Os diplomatas chegam a Copenhague sob pressão para evitar o fracasso do encontro, alardeado nas últimas semanas por organizações ambientalistas que temem que a COP-15 termine apenas com um acordo político, sem medidas efetivas para salvar o clima. A expectativa ficou menos sombria após o anúncio de metas e compromissos de países como os Estados Unidos, a China, Índia e o Brasil.

 

Grande poluidor e único país rico a não assinar o Protocolo de Quioto, os EUA prometeram corte de 17% das emissões até 2020. A China, numa conta mais complicada, anunciou compromisso de corte entre 40% e 45% por unidade de Produto Interno Bruto (PIB) até 2020, o que na prática ainda significa dobrar as emissões do país. A conta brasileira é de redução entre 36,1% e 39,8% até 2020, o que segundo o governo, vai evitar o lançamento de mais de 1 bilhão de toneladas de gases de efeito estufa na atmosfera.

 

Mesmo com parte dos números na mesa, é improvável que a reunião de Copenhague defina o novo regime global para complementar o Protocolo de Quioto. Nos últimos meses, reuniões preparatórias e encontros multilaterais não foram suficientes para fechar pontos importantes do acordo, que, pela regras da Organização das Nações Unidas (ONU), só pode ser aprovado por consenso.

 

Um dos principais nós é o impasse sobre o financiamento de ações de adaptação e mitigação nos países em desenvolvimento.
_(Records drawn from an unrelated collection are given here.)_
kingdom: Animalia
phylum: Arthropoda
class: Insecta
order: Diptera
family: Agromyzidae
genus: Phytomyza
O dinheiro tem que vir dos países desenvolvidos, mas até agora não há sinal de acordo sobre os valores. Os mais pobres argumentam que são necessários pelo menos US$ 400 bilhões por ano. A melhor proposta na mesa por parte dos países industrializados prevê aporte de cerca de US$ 140 bilhões, mas parte do dinheiro teria que vir dos países em desenvolvimento, caso do Brasil, da China e Índia.

 

Geralmente representados por diplomatas e ministros, chefes de Estado importantes no jogo da negociação climática já confirmaram presença em Copenhague em algum momento das próximas duas semanas. O norte-americano Barack Obama, o francês Nicolas Sarkozy, a alemã Angela Merkel, o britânico Gordon Brown e o presidente Luiz Inácio Lula da Silva estão com passagens marcadas para a capital dinamarquesa.

 

Além de governos, participam da COP-15 representantes de organizações não governamentais, observadores internacionais e ativistas de todo o mundo. Em duas semanas de reunião, o número de participantes deve passar de 30 mil.